Put the lines into a Markdown table with the columns No. and Line, starting with the line with "sábado, agosto 8, 2026" and going on through the line with "12 de agosto de 2019". Number each line and skip any blank ones.

[Page-level text extractions]
"""
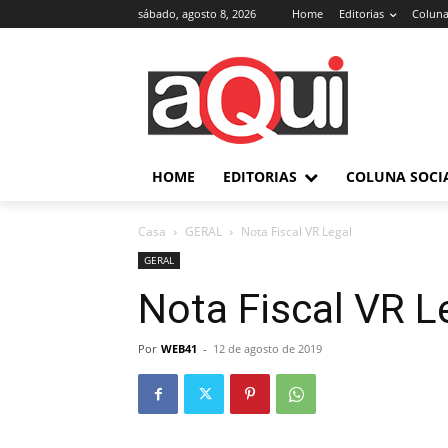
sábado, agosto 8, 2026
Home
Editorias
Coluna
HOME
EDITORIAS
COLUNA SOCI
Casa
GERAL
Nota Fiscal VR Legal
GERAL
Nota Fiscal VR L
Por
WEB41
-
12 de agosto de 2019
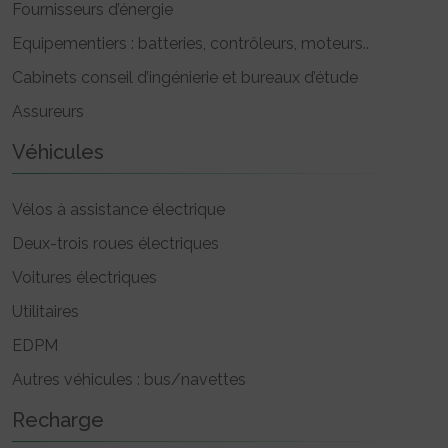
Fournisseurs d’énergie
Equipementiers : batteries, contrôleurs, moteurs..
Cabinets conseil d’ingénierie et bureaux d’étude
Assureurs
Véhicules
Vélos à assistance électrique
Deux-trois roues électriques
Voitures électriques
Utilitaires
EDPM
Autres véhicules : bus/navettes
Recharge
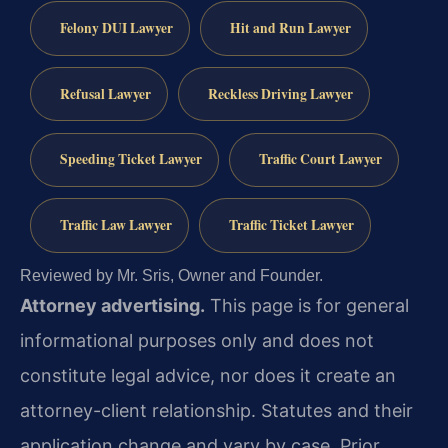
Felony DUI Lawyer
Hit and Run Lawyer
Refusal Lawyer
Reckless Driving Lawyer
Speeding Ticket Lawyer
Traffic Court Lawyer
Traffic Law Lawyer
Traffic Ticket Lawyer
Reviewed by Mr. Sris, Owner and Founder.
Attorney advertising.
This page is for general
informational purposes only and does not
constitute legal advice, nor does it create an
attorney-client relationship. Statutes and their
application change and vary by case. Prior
"""
"""
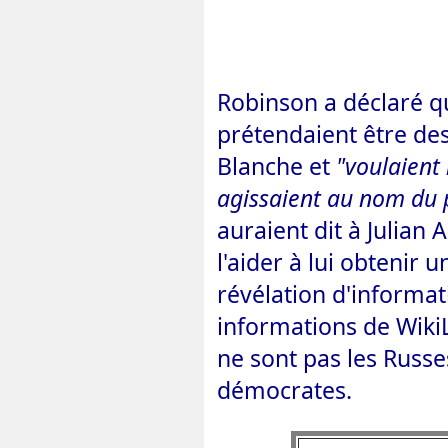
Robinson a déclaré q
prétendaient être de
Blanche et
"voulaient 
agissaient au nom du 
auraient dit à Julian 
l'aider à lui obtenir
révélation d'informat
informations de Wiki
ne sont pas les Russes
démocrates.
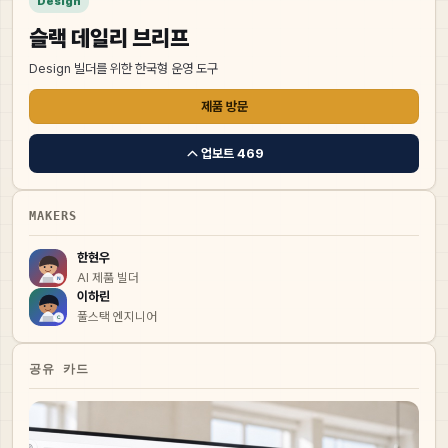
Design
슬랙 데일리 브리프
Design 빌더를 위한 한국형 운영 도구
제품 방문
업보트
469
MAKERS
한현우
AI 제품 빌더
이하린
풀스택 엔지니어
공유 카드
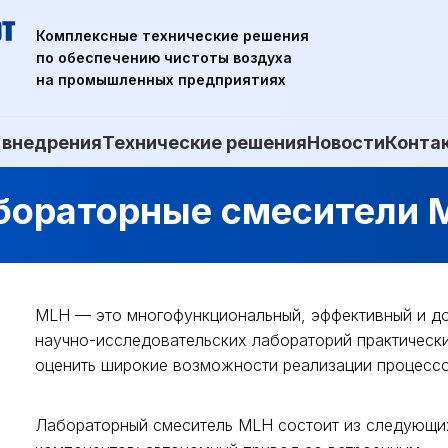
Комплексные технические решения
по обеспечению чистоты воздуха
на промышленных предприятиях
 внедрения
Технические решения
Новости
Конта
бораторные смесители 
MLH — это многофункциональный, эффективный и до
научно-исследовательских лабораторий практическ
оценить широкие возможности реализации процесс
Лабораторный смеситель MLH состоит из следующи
"""
"""
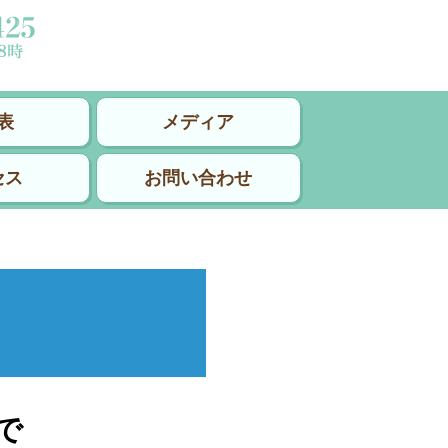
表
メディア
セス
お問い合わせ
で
"""
## Your response
| No. | Line |
|---|---|
| 1 | sábado, agosto 8, 2026 |
| 2 | Home |
| 3 | Editorias |
| 4 | Coluna |
| 5 | HOME |
| 6 | EDITORIAS |
| 7 | COLUNA SOCI |
| 8 | Casa |
| 9 | GERAL |
| 10 | Nota Fiscal VR Legal |
| 11 | GERAL |
| 12 | Nota Fiscal VR L |
| 13 | Por |
| 14 | WEB41 |
| 15 | - |
| 16 | 12 de agosto de 2019 |